Copy every line of text from the records below word for word, and leave the pictures out.

- Opening Delimiter -

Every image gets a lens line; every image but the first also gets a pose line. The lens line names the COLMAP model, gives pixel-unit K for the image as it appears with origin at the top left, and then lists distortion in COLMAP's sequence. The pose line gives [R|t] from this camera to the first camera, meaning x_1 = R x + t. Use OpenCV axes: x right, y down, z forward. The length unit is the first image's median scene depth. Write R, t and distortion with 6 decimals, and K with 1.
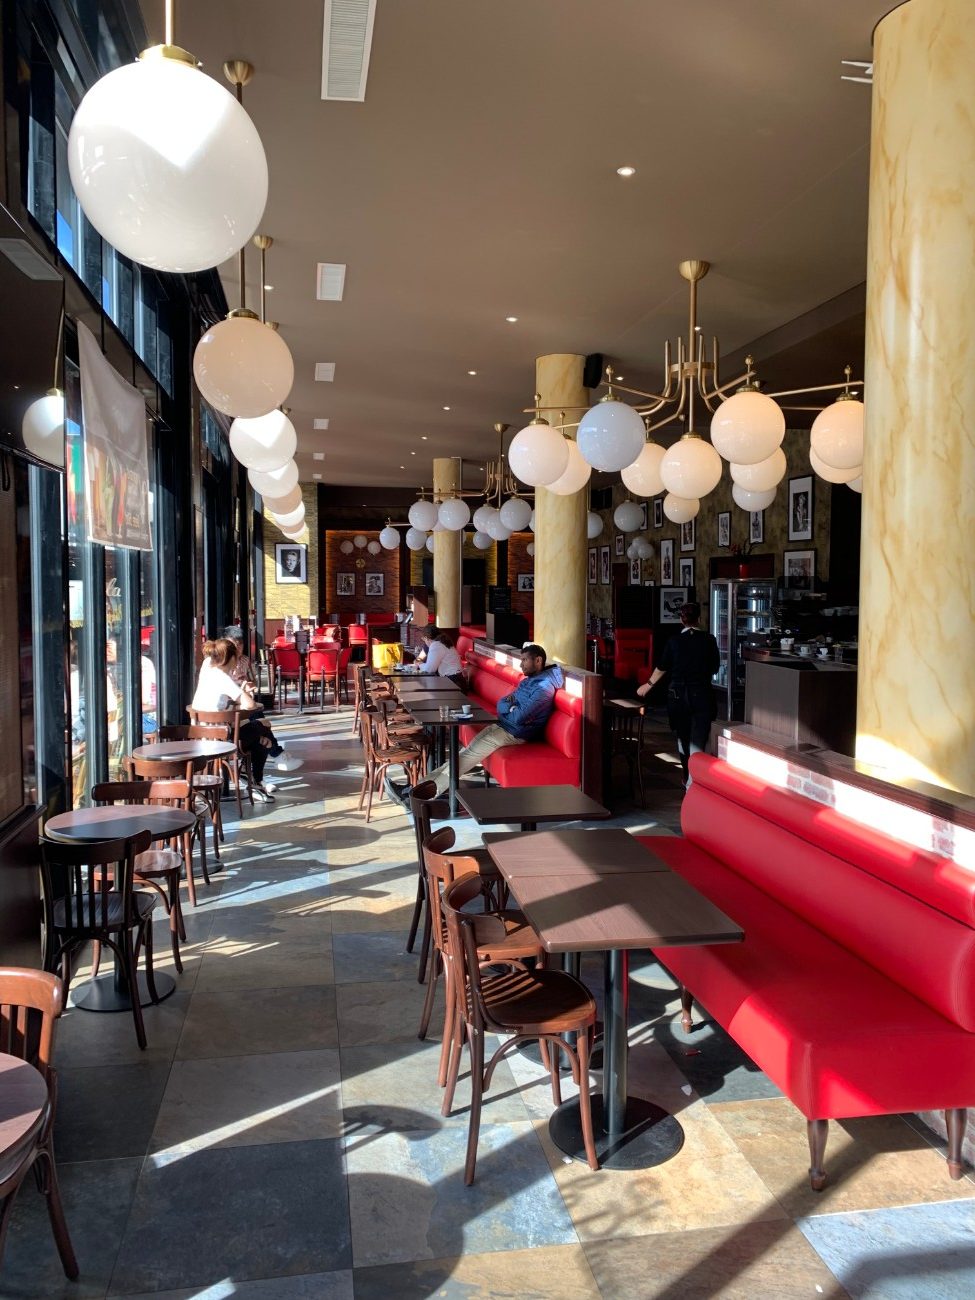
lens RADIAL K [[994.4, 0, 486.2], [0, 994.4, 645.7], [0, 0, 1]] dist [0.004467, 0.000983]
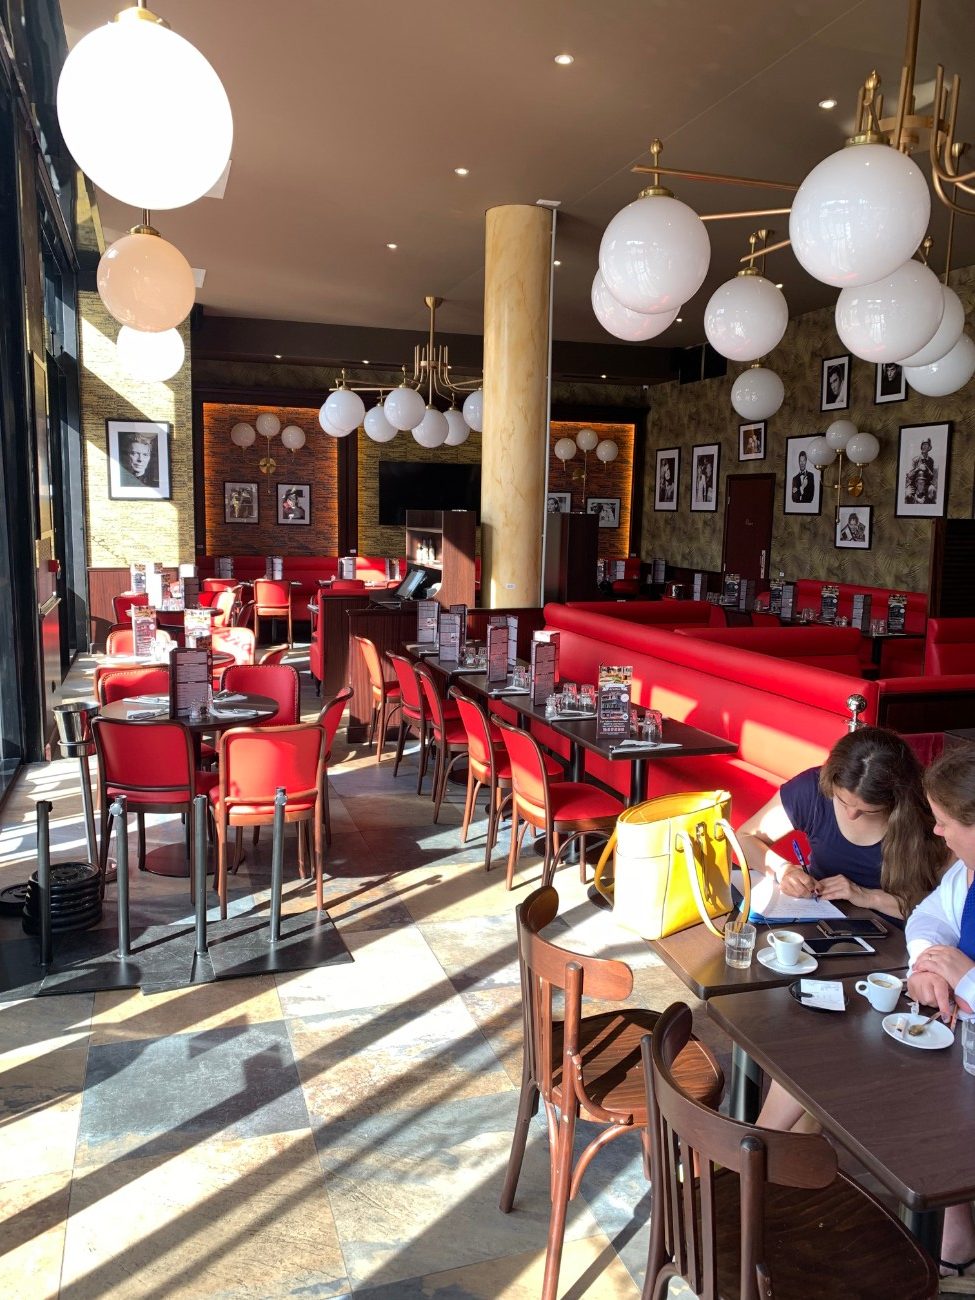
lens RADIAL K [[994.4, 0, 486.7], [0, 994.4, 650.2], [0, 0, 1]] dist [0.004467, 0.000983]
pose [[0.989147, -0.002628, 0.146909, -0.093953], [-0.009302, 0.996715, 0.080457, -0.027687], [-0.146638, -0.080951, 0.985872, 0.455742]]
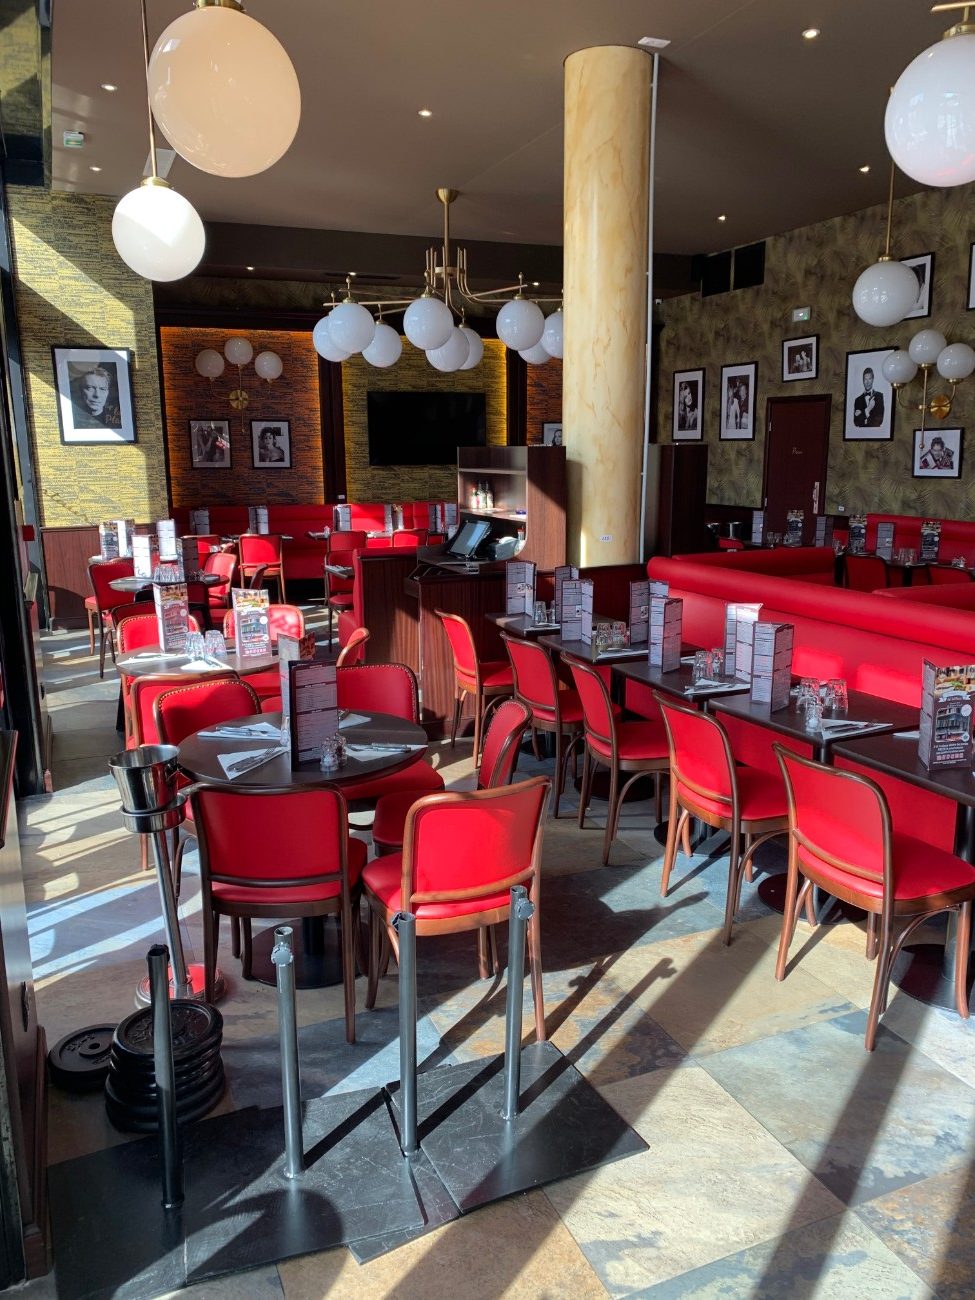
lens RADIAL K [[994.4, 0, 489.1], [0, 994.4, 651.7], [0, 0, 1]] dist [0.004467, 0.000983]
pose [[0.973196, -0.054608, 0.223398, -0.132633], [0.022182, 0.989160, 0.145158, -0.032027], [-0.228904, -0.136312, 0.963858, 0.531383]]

- Closing Delimiter -

* **Answer to this task**:
Every image gets a lens line; every image but the first also gets a pose line. The lens line names the COLMAP model, gives pixel-unit K for the image as it appears with origin at the top left, and then lists distortion in COLMAP's sequence. The pose line gives [R|t] from this camera to the first camera, meaning x_1 = R x + t. Use OpenCV axes: x right, y down, z forward. The length unit is the first image's median scene depth. Write R, t and distortion with 6 decimals, and K with 1.
lens RADIAL K [[994.4, 0, 486.2], [0, 994.4, 645.7], [0, 0, 1]] dist [0.004467, 0.000983]
lens RADIAL K [[994.4, 0, 486.7], [0, 994.4, 650.2], [0, 0, 1]] dist [0.004467, 0.000983]
pose [[0.989147, -0.002628, 0.146909, -0.093953], [-0.009302, 0.996715, 0.080457, -0.027687], [-0.146638, -0.080951, 0.985872, 0.455742]]
lens RADIAL K [[994.4, 0, 489.1], [0, 994.4, 651.7], [0, 0, 1]] dist [0.004467, 0.000983]
pose [[0.973196, -0.054608, 0.223398, -0.132633], [0.022182, 0.989160, 0.145158, -0.032027], [-0.228904, -0.136312, 0.963858, 0.531383]]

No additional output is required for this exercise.